One of Change.org’s success stories is a petition started by part-time nanny Molly Katchpole in 2011. Her petition was against an extra $5 fee that Bank of America proposed for using a certain bank card. Her petition attracted 300,000 signatures, and after a month, Bank of America announced they had decided not to charge the new fee.

It is not entirely clear that Katchpole’s Change.org petition was the direct cause of the policy change, but there is a somewhat convincing correlation. The case Change.org’s founder Ben Rattray made in an interview with Fortune Magazine May 15 was that general social media buzz is hard to quantify and easy to ignore, while a petition that aggregates support for a clearly definable goal is likely to be taken more seriously.

Defenses of online petitions by proponents like Rattray follow criticisms of online “slacktivism” from a variety of organizations, including an ad campaign by UNICEF with copy such as, “Like us on Facebook and we will vaccinate zero kids against polio.” This was done to bring attention that “likes” don’t do anything.
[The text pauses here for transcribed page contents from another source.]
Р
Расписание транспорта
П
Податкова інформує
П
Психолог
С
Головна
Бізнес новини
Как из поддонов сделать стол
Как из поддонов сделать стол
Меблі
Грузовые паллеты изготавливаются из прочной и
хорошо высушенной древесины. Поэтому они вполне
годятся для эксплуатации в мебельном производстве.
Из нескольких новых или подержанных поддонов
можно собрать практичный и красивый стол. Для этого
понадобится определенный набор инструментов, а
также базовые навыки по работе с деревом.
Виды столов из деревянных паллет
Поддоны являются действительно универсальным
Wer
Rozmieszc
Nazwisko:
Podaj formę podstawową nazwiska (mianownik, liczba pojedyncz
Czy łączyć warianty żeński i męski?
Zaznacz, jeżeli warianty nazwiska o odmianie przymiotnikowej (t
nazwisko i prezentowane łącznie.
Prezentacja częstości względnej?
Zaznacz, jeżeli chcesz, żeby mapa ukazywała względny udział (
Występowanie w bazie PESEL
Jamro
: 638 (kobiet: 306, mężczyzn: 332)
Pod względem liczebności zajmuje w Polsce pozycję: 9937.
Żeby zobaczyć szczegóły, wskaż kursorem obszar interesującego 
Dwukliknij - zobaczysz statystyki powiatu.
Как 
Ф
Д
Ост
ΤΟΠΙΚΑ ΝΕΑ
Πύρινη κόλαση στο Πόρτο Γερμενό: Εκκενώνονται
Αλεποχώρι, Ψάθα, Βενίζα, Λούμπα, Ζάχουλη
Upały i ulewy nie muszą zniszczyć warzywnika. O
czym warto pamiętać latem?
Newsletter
It was meant to be sarcastic.

Critics point out that changing a profile picture, retweeting something or signing an online petition does not actually get anything done. The implication is that the self-satisfaction that comes from signing a petition replaces the motivation for more productive action.

This is, in many cases, true. Complaining on Facebook or on Change.org won’t solve concrete problems that are first world or otherwise. What it does do is provide an accumulation of positive capital in the information economy.

In situations like the Bank of America petition, where large groups of people publicly support specific goals, information gathered via online petitions can be very effective toward real change.

A recent Time Magazine cover story characterized 18-33 year olds – who are classified as millennials – as self-centered and unmotivated. This is a characterization that falls in line with accusations of “slacktivism” by critics of online petitioning.

However, millennials are at the forefront of a world that centers upon sharing information and a world that provides the necessary tools to do so efficiently and on a wide scale. That kind of mass engagement is what political activists have been seeking for years. It doesn’t replace other forms of activism; it simply improves upon structures that are already in place for creating political change. Sure, it isn’t difficult to sign a petition online, but that isn’t the problem – it’s the point.